Our strong capital strategy has given Dyne operating flexibility as we transitioned from a research-stage to now a clinical-stage organization. Now, with cash on our balance sheet expected to provide runway through 2024, we are well positioned to deliver the meaningful clinical data I mentioned above in both programs that is anticipated in the second half of 2023 – well within our runway.
#4: Don’t stop dreaming
As I wrote at the beginning of this post, the markets have not been kind to the biotech sector this year and there are innate challenges of leading and building a biotech company. Most of us go into our industry with a dream and vision for addressing even the most difficult unmet patient needs. Unfortunately, dreams can easily be crushed in this business for a variety of reasons that are often out of our control. As CEO, it’s my job to foster an environment where we encourage dreams. But dreams without goals are just dreams, and in the biotech industry it is critical to set goals.
At Dyne, I often reference a quote I like from a famous entrepreneur and company builder who said, “If you give yourself 30 days to clean your home, it will take you 30 days. But if you give yourself 3 hours, it will take 3 hours.” In other words, you need to set stretch yet achievable goals for your lofty dreams and build an environment that fosters flawless execution against your plan. For us, every lofty, yet achievable goal and every plan we establish is about never losing sight of our mission to transform patients’ lives.
While we are very focused on the clinic, we are also mindful of our scientists and researchers, who are entrepreneurs at heart, and the essential work they are doing to leverage the full potential of our FORCE™ platform beyond our initial programs. As part of that, it’s important that we set aside even a small amount of time on those “dream big” projects that involve thinking creatively about where we could we go in the future.

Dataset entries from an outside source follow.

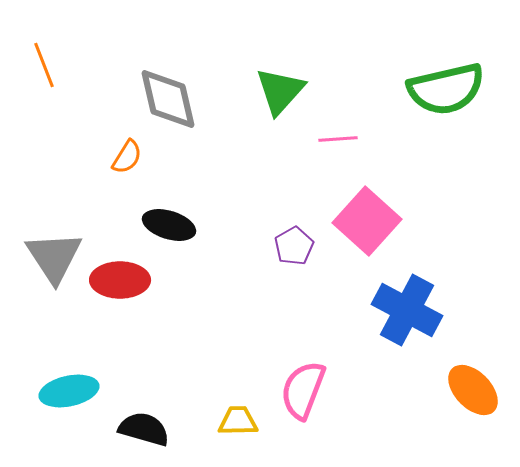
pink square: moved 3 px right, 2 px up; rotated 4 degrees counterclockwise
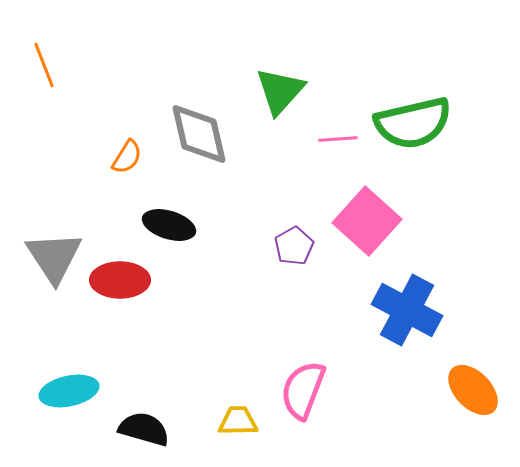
green semicircle: moved 33 px left, 34 px down
gray diamond: moved 31 px right, 35 px down
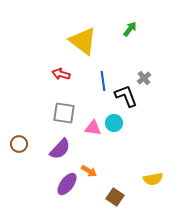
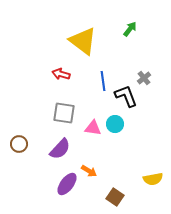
cyan circle: moved 1 px right, 1 px down
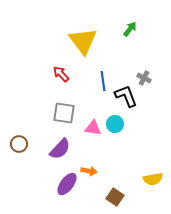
yellow triangle: rotated 16 degrees clockwise
red arrow: rotated 30 degrees clockwise
gray cross: rotated 24 degrees counterclockwise
orange arrow: rotated 21 degrees counterclockwise
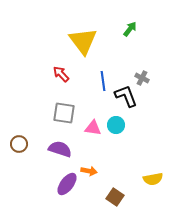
gray cross: moved 2 px left
cyan circle: moved 1 px right, 1 px down
purple semicircle: rotated 115 degrees counterclockwise
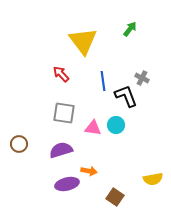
purple semicircle: moved 1 px right, 1 px down; rotated 35 degrees counterclockwise
purple ellipse: rotated 40 degrees clockwise
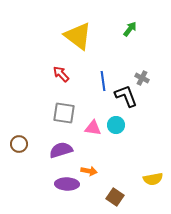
yellow triangle: moved 5 px left, 5 px up; rotated 16 degrees counterclockwise
purple ellipse: rotated 15 degrees clockwise
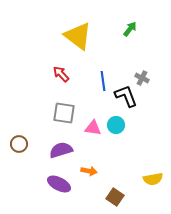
purple ellipse: moved 8 px left; rotated 25 degrees clockwise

Just three years ago we dreamed of transitioning from a research company to a clinical-stage organization and we did it! Dyne 1.0 – chapter complete. What’s next? Dyne 2.0 – delivering meaningful clinical data and the inevitable challenges that come with executing in the clinic. The new chapter we’re embarking on will no doubt present challenges and opportunities, and you can be sure we will have a plan to help us navigate through them.
When I reflect about all the crucial work our Dynamos have achieved especially over the last year, I am filled with a tremendous sense of pride. As I look ahead, I’m confident and resolute as I know Dynamos will continue to dream and win for patients.